Some might ask another question: why does a graduate student need an adviser’s approval? In short, most of us may not need it, but many of us value it. Feedback from mentors matters because it offers perspective about long-term performance – the average PhD student takes five to six years to complete their dissertation – and because it can foster better career decisions. Vitally, advisers have a duty to talk with mentees about their future; after all, it's an open secret that there are not enough jobs for every PhD to hold a teaching position.
The benefits of life outside the tower
But the sad fact is that asking advisers to encourage and cultivate career possibilities for their PhD students is an emotional plea. The academic system does not reward mentors for such encouragement. New job avenues are usually touted as last-minute “alternatives” by seasoned professors, a stance that usually dismisses their value. But if an adviser can change their perspective and recognize the value of work outside academia, the benefit is both moral and creative. If they see alumni thriving in varied careers, they can be more supportive to their mentees and open academia to new ideas and means of communication.
Pigeonholing students into any career path – especially one with a remarkably low probability of success or stability – is a losing situation for mentors and mentees. A vast number of graduate students have acquired skills from their PhD that exemplify the valuable work ethic of a well-run research environment. We should understand and value the work of scientists who want to transfer those skills into careers outside academia. They can be a source of pride, not derision.
So did I eventually tell my adviser about my career goals? Well, not quite. During our Friday meetings with the entire lab – undergraduate and grad students, postdocs, and my adviser – I decided to teach a 10-minute statistics class. My goal was to explain a particular statistical practice and make it useful to everyone in the room. Before long, the mini-courses became a Friday staple, and a few weeks later, while discussing my future, my adviser said that the classes were benefiting the lab by breaking down the statistical method into digestible pieces, and then commended my interest in science communication. I was relieved. Such one-on-one conversations are crucial in a mentor-mentee relationship. They have no substitute.

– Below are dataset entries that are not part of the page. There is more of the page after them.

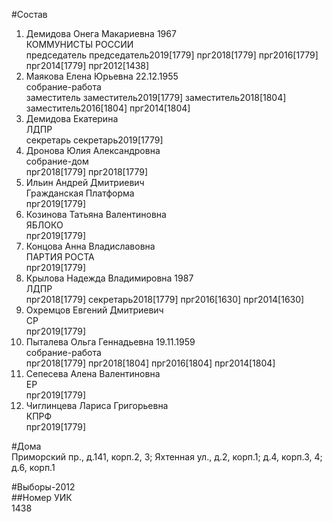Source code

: #Состав  
1. Демидова Онега Макариевна 1967  
    КОММУНИСТЫ РОССИИ  
    председатель председатель2019[1779] прг2018[1779] прг2016[1779] прг2014[1779] прг2012[1438]  
2. Маякова Елена Юрьевна 22.12.1955  
    собрание-работа  
    заместитель заместитель2019[1779] заместитель2018[1804] заместитель2016[1804] прг2014[1804]  
3. Демидова Екатерина  
    ЛДПР  
    секретарь секретарь2019[1779]  
4. Дронова Юлия Александровна  
    собрание-дом  
    прг2018[1779] прг2018[1779]  
5. Ильин Андрей Дмитриевич  
    Гражданская Платформа  
    прг2019[1779]  
6. Козинова Татьяна Валентиновна  
    ЯБЛОКО  
    прг2019[1779]  
7. Концова Анна Владиславовна  
    ПАРТИЯ РОСТА  
    прг2019[1779]  
8. Крылова Надежда Владимировна 1987  
    ЛДПР  
    прг2018[1779] секретарь2018[1779] прг2016[1630] прг2014[1630]  
9. Охремцов Евгений Дмитриевич  
    СР  
    прг2019[1779]  
10. Пыталева Ольга Геннадьевна 19.11.1959  
    собрание-работа  
    прг2018[1779] прг2018[1804] прг2016[1804] прг2014[1804]  
11. Сепесева Алена Валентиновна  
    ЕР  
    прг2019[1779]  
12. Чиглинцева Лариса Григорьевна  
    КПРФ  
    прг2019[1779]  
  
#Дома  
Приморский пр., д.141, корп.2, 3;  Яхтенная ул., д.2, корп.1; д.4, корп.3, 4; д.6, корп.1  
  
#Выборы-2012  
##Номер УИК  
1438  

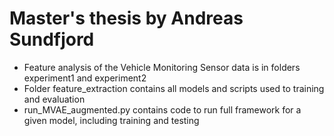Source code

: # Master's thesis by Andreas Sundfjord

* Feature analysis of the Vehicle Monitoring Sensor data is in folders experiment1 and experiment2
* Folder feature_extraction contains all models and scripts used to training and evaluation
* run_MVAE_augmented.py contains code to run full framework for a given model, including training and testing
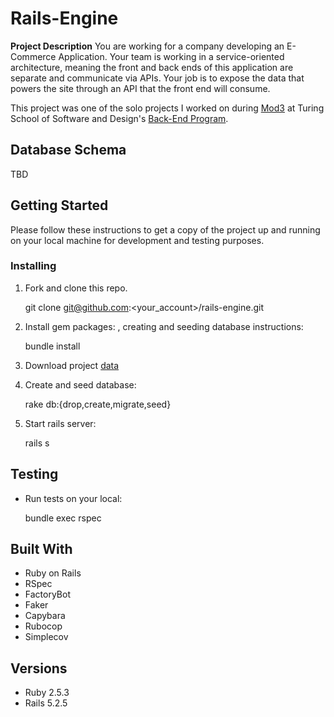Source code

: # Rails-Engine

**Project Description** You are working for a company developing an E-Commerce Application. Your team is working in a service-oriented architecture, meaning the front and back ends of this application are separate and communicate via APIs. Your job is to expose the data that powers the site through an API that the front end will consume.

This project was one of the solo projects I worked on during [Mod3](https://backend.turing.io/module3/projects/rails_engine/) at Turing School of Software and Design's [Back-End Program](https://backend.turing.io/).

## Database Schema

TBD

## Getting Started

Please follow these instructions to get a copy of the project up and running on
your local machine for development and testing purposes.

### Installing

1. Fork and clone this repo.

    git clone git@github.com:<your_account>/rails-engine.git

2. Install gem packages: , creating and seeding database instructions:

    bundle install

3. Download project [data]( https://raw.githubusercontent.com/turingschool/backend-curriculum-site/gh-pages/module3/projects/rails_engine/rails-engine-development.pgdump)

4. Create and seed database:

    rake db:{drop,create,migrate,seed}

5. Start rails server:

    rails s

## Testing

* Run tests on your local:

    bundle exec rspec

## Built With

* Ruby on Rails
* RSpec
* FactoryBot
* Faker
* Capybara
* Rubocop
* Simplecov

## Versions

* Ruby 2.5.3
* Rails 5.2.5
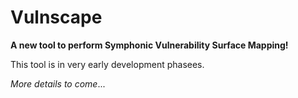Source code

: # Vulnscape

__A new tool to perform Symphonic Vulnerability Surface Mapping!__

This tool is in very early development phasees.

_More details to come_...
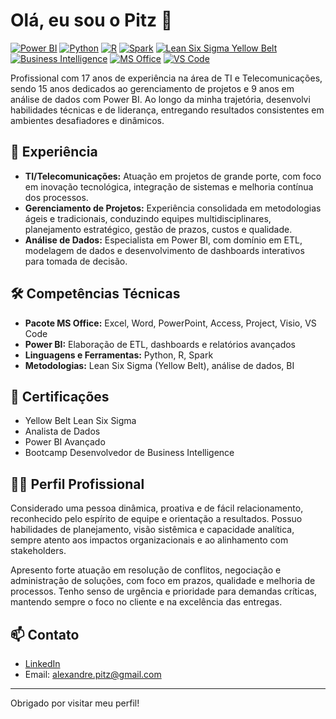 # Olá, eu sou o Pitz 👋

[![Power BI](https://img.shields.io/badge/Power%20BI-advanced-yellow?logo=powerbi)](https://powerbi.microsoft.com/)
[![Python](https://img.shields.io/badge/Python-Experienced-blue?logo=python)](https://www.python.org/)
[![R](https://img.shields.io/badge/R-Data%20Analysis-blueviolet?logo=r)](https://cran.r-project.org/)
[![Spark](https://img.shields.io/badge/Spark-Big%20Data-orange?logo=apachespark)](https://spark.apache.org/)
[![Lean Six Sigma Yellow Belt](https://img.shields.io/badge/Lean%20Six%20Sigma-Yellow%20Belt-yellowgreen?logo=leanpub&logoColor=white)]()
[![Business Intelligence](https://img.shields.io/badge/Bootcamp-BI-informational?logo=microsoft-azure)]()
[![MS Office](https://img.shields.io/badge/MS%20Office-Expert-green?logo=microsoft)]()
[![VS Code](https://img.shields.io/badge/VS%20Code-Productivity-blue?logo=visualstudiocode)]()

Profissional com 17 anos de experiência na área de TI e Telecomunicações, sendo 15 anos dedicados ao gerenciamento de projetos e 9 anos em análise de dados com Power BI. Ao longo da minha trajetória, desenvolvi habilidades técnicas e de liderança, entregando resultados consistentes em ambientes desafiadores e dinâmicos.

## 💼 Experiência

- **TI/Telecomunicações:** Atuação em projetos de grande porte, com foco em inovação tecnológica, integração de sistemas e melhoria contínua dos processos.
- **Gerenciamento de Projetos:** Experiência consolidada em metodologias ágeis e tradicionais, conduzindo equipes multidisciplinares, planejamento estratégico, gestão de prazos, custos e qualidade.
- **Análise de Dados:** Especialista em Power BI, com domínio em ETL, modelagem de dados e desenvolvimento de dashboards interativos para tomada de decisão.

## 🛠️ Competências Técnicas

- **Pacote MS Office:** Excel, Word, PowerPoint, Access, Project, Visio, VS Code
- **Power BI:** Elaboração de ETL, dashboards e relatórios avançados
- **Linguagens e Ferramentas:** Python, R, Spark
- **Metodologias:** Lean Six Sigma (Yellow Belt), análise de dados, BI

## 📜 Certificações

- Yellow Belt Lean Six Sigma
- Analista de Dados
- Power BI Avançado
- Bootcamp Desenvolvedor de Business Intelligence

## 🧑‍💼 Perfil Profissional

Considerado uma pessoa dinâmica, proativa e de fácil relacionamento, reconhecido pelo espírito de equipe e orientação a resultados. Possuo habilidades de planejamento, visão sistêmica e capacidade analítica, sempre atento aos impactos organizacionais e ao alinhamento com stakeholders.

Apresento forte atuação em resolução de conflitos, negociação e administração de soluções, com foco em prazos, qualidade e melhoria de processos. Tenho senso de urgência e prioridade para demandas críticas, mantendo sempre o foco no cliente e na excelência das entregas.

## 📫 Contato

- [LinkedIn](https://www.linkedin.com/in/alexandrepitz/)  
- Email: alexandre.pitz@gmail.com

---

Obrigado por visitar meu perfil!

The dark days recur infrequently now. As a fifth-year PhD candidate, the finish line is closer and clearer. I continue to talk about my career with my adviser, and I'm less afraid to disappoint anyone now. I hope we will sit down again so I can summon the strength to clearly articulate my desire to leave academia and pursue science communication.
But we should not have to worry about those conversations in the first place. Hopefully, by highlighting these silent stories that many graduate students endure, more academic institutions will recognize that we live in an interconnected world, and that if we can spread the appreciation of knowledge through many means we will only strengthen academia, not dismantle it.